Des études alarmantes
De nombreuses recherches ont établi un lien entre la consommation de viande rouge et l'augmentation du risque de cancers, notamment le cancer colorectal. L'Organisation mondiale de la santé (OMS) a d'ailleurs classé la viande rouge comme "probablement cancérogène". En réponse à ces constats, des experts de l'Université d'Oxford recommandent l'introduction d'une "taxe sur la viande rouge", s'inspirant des taxes déjà mises en place sur les boissons sucrées.

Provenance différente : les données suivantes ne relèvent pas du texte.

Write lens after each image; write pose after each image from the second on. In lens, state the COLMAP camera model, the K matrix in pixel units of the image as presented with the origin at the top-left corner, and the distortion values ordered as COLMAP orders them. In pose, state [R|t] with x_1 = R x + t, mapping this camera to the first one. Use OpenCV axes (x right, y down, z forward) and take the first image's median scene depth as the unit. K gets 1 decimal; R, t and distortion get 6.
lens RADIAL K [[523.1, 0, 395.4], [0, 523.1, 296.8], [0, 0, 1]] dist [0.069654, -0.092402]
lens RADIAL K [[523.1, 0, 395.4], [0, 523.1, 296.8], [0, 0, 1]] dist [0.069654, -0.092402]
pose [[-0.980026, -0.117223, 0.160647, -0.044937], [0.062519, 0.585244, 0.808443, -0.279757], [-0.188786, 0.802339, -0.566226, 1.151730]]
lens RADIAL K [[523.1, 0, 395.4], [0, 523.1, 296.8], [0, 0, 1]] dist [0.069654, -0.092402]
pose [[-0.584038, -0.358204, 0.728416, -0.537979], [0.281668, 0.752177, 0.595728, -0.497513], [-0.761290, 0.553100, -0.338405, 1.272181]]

Des bénéfices économiques et sanitaires
Les chercheurs britanniques estiment qu'une imposition de 14 % sur la viande rouge (incluant bœuf, porc et mouton) et de 79 % sur les viandes transformées (telles que saucisses et charcuteries) pourrait inciter les consommateurs à réduire leur consommation à deux repas par semaine. Ce changement pourrait non seulement sauver des vies, mais également permettre aux systèmes de santé des pays industrialisés d'économiser plusieurs milliards sur les dépenses médicales.
Des chiffres révélateurs
En 2010, le nombre de décès liés à la consommation de viande rouge ou transformée a été estimé à 2 millions, principalement dus à des accidents vasculaires cérébraux et des cancers du côlon. Les chercheurs préviennent que ce chiffre pourrait grimper à 2,4 millions d'ici 2020 si aucune action n'est entreprise. Leur étude, publiée dans la revue Plos One, souligne l'urgence d'une réflexion sur la fiscalité de la viande.